▶ Exercise requirements:
**a.** Answer these three questions from the generator sizing guide, each on its own line:
(i) What surge wattage is listed for the electric clothes dryer?
(ii) Which two things does the writer say must keep running during a power outage?
(iii) What kind of generator do campers generally like to use?
**b.** According to the generator sizing guide, why does the surge power of appliances need to be factored in when choosing a generator size? Answer in one to three sentences.
**c.** Please carry the generator sizing guide forward from the last item in its list of low-draw appliances.

▶ Text segment:
# # # # # # #

Picking the Right Generator Size: The Basics

To figure how big of a generator you need, you need to add up the wattage of all the appliances you want to use off-grid and match that to the wattage listed on your generator. But, of course, you don’t want the unit to run under a max load at all time. So, should plan your wattage needs to come in well under your unit’s maximum output.

How to Pick the Appliances You Need Off-Grid

If you’re looking for back-up power during an outage, you first should take an inventory what appliances you absolutely need to use. For most, these include heating or cooling, depending on your climate, running a well pump and hot water heater, keeping the lights on, and charging your phone so you can stay connected. Hunters and anglers may also want to consider keeping a freezer or multiple freezers going during an outage. For myself, I can rough it through a power outage with my woodstove and battery-powered lanterns, but I need to keep my freezers and my well pump going. Campers and tailgaters typically need less from a generator. Their needs might be running a fan, a string of LED lights, and a portable refrigerator. Generally, campers like to use smaller units that also tend to be more quiet.

Understanding Min, Max, and Surge Power

If you live in a place with frequent, long-lasting power outages, you may want a large generator to run multiple appliances. nd700 / Adobe Stock

Before you can add up the power your appliances will consume, you need to be familiar with minimum, maximum, and surge power. The minimum is the lowest amount of power an appliance will consume measured in watts. The maximum is the most. The surge is the amount of watts an appliance needs to start up. This is usually the most power an appliance will use, and once it’s running, it will settle into to maximum and minimum power. When selecting how big of a generator you need, you need to factor in the surge power of your appliances. Otherwise, this can knock out other appliances, damage your unit, or trip a breaker if you’re trying to use too many things at once.

High Draw vs Low Draw Appliances

The best way to figure out the draw of your appliances is to look at a chart. There are tons of power-draw charts available online, but here are some examples of common high- and low-draw appliances. And remember, you need to account for the surge power when adding up wattages to avoid maxing out your generator. 

High Draw Appliances (measured in watts)

  • Central Air Conditioner (Min: 2000, Max: 10,000, Surge: 11,250)
  • Window Air Conditioner (Min: 1,000, Max: 1,500, Surge: 2,000-2,200)
  • Electric Clothes Dryer (Min: 1,800, Max: 5,400, Surge: 6,750)
  • Sump-Pump (Min: 600, Max: 1,050, Surge: 1,300-2,150)
  • Well Pump (Min/Max: 700, Surge: 0)
  • Electric Stove (Min: 2,100, Max: 4,500, Surge: 0)
  • Toaster Oven (Min/Max: 1,225, Surge 0)
  • Electric Water Heater (Min/Max: 5,000, Surge: 0)
  • Electric Heat (Min: 1,125, Max: 1,500, Surge: 0)

Low Draw Appliances (measured in watts)

  • Electric Clock (Min/Max: 3, Surge: 0)
  • Laptop Computer (Min: 200, Max: 250, Surge: 0)
  • Phone Charger (Min/Max: 20, Surge: 0)
  • Fan (Min: 10, Max: 150, Surge: 30-450)
  • Engine Block Heater (Min: 150, Max: 1,000, Surge: 0)
  • CF Lightbulb (Min/Max: 25, Surge: 0)
  • Television (Min: 65, Max: 340, Surge: 0)
  • Refrigerator (Min: 132, Max: 192, Surge: 1,200)

# # # # # # #

▶ Listing:
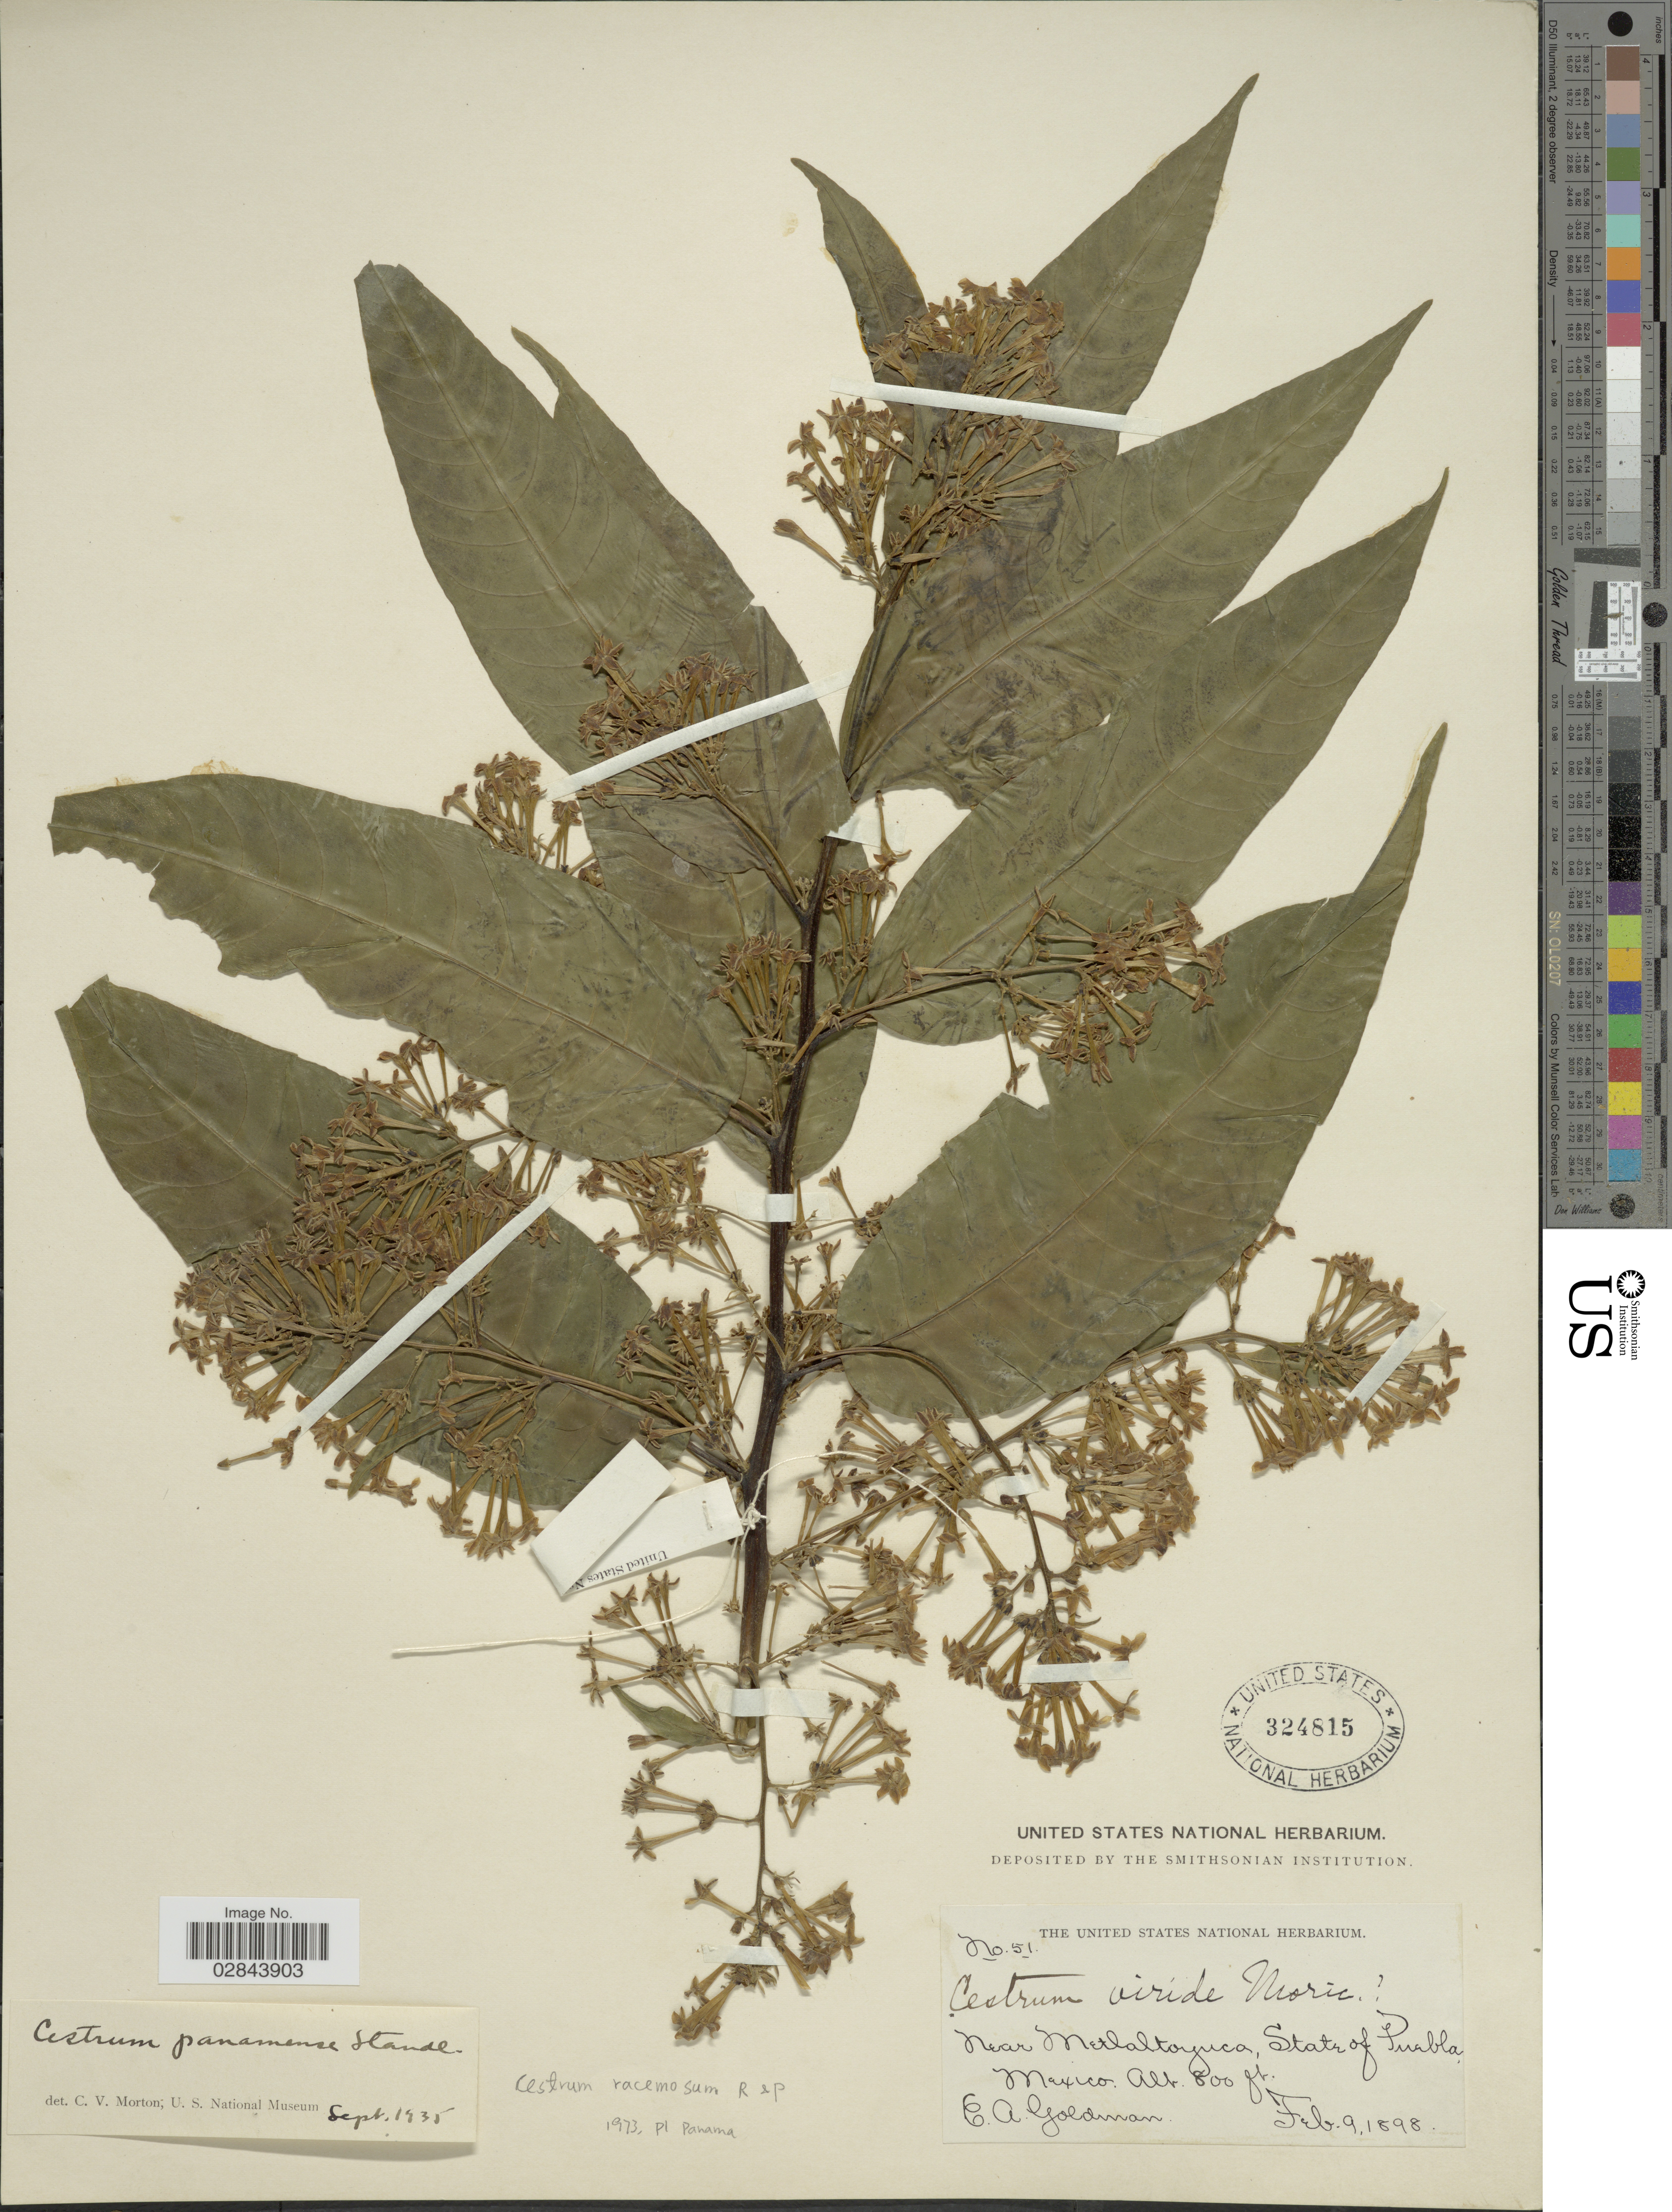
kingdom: Plantae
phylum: Tracheophyta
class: Magnoliopsida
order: Solanales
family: Solanaceae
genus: Cestrum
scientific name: Cestrum racemosum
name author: Ruiz & Pav.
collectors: E. A. Goldman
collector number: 51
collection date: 1898-02-09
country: Mexico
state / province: Puebla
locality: Near Metlaltoyuca.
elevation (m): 244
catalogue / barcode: US 324815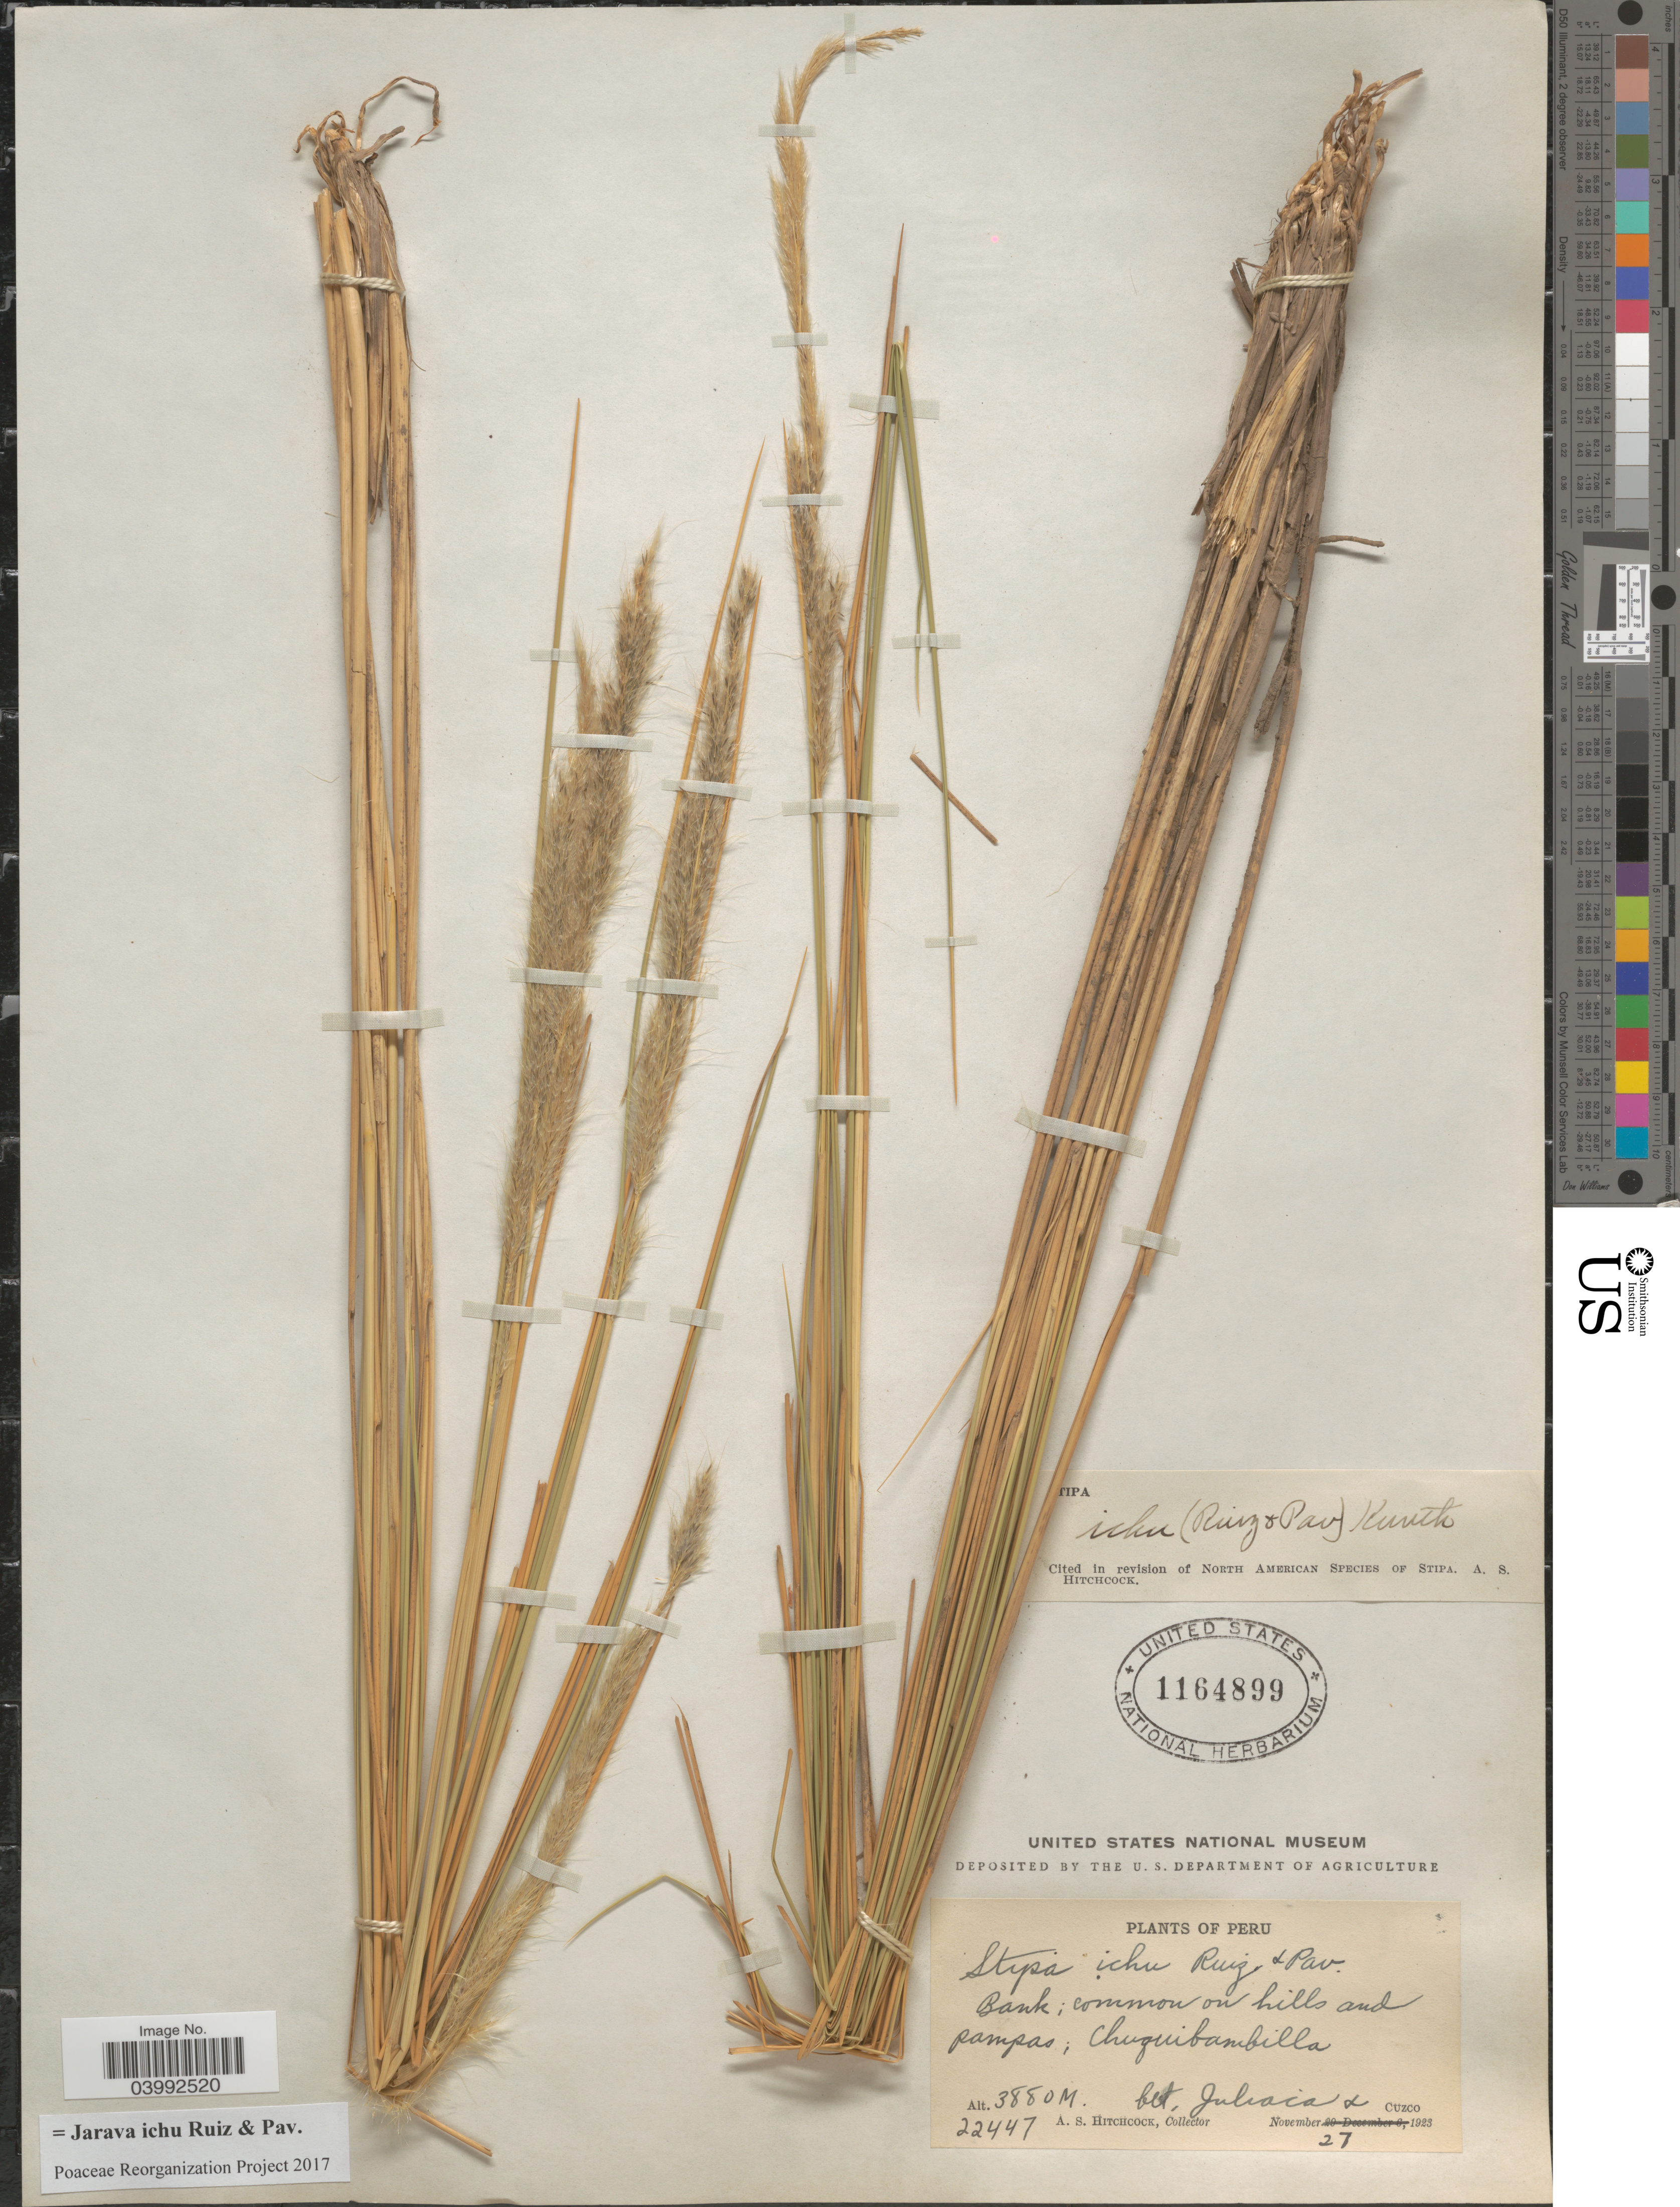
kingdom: Plantae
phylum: Tracheophyta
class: Liliopsida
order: Poales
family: Poaceae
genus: Jarava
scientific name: Jarava ichu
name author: Ruiz & Pav.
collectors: A. S. Hitchcock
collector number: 22447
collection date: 1923-11-27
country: Peru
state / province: Cusco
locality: Chuzuibambilla.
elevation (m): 3880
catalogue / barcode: US 1164899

# # # # # # #

▶ Results of the exercise:
**a.**
(i) 6,750 watts.
(ii) The writer's freezers and well pump.
(iii) Smaller units, which also tend to be more quiet.

**b.** Surge power must be factored in because otherwise it can knock out other appliances, damage the generator, or trip a breaker if too many things are used at once. Surge is usually the most power an appliance uses, since it is what the appliance needs to start up.

**c.**
Traditional Generators vs. Inverter Generators

Another consideration you need to make is whether you want a traditional generator or an inverter generator. Traditional units deliver a constant supply of power once they’ve been started. They are generally cheaper than inverter generators, and they consume more fuel. Inverter generators will throttle depending on the power load. They tend to be quieter and burn less fuel. They’re also more expensive. If you’re looking to save money in the long run and noise is an issue, go with an inverter model. If you who want to save some money upfront, look at a traditional generator.

Generator Size Catagories

Generators come in all shapes and sizes for all kinds of uses. Unit size is broken down by wattage. A good rule of thumb is that you will likely pay $1 per watt. Whichever model you choose, it’s a good idea to have a professional electrician install some way to tap it into your home’s electrical panel should you need it during an outage. It is possible and safe to run one or two appliances from extension cords to a generator, but tapping into your home electrical panel yourself can be dangerous. Let a pro do it. The following categories should cover most models you’ll encounter when you’re shopping.

Small/Recreational Generators (2000 watts)

Portable recreational generators are great for those who need to power a campsite or a tailgate party. They can be used in a pinch during an outage to power one or two appliances and keep the lights on, but are too small for running heat and air conditioning. The best thing about small recreational units is how portable and quiet they are.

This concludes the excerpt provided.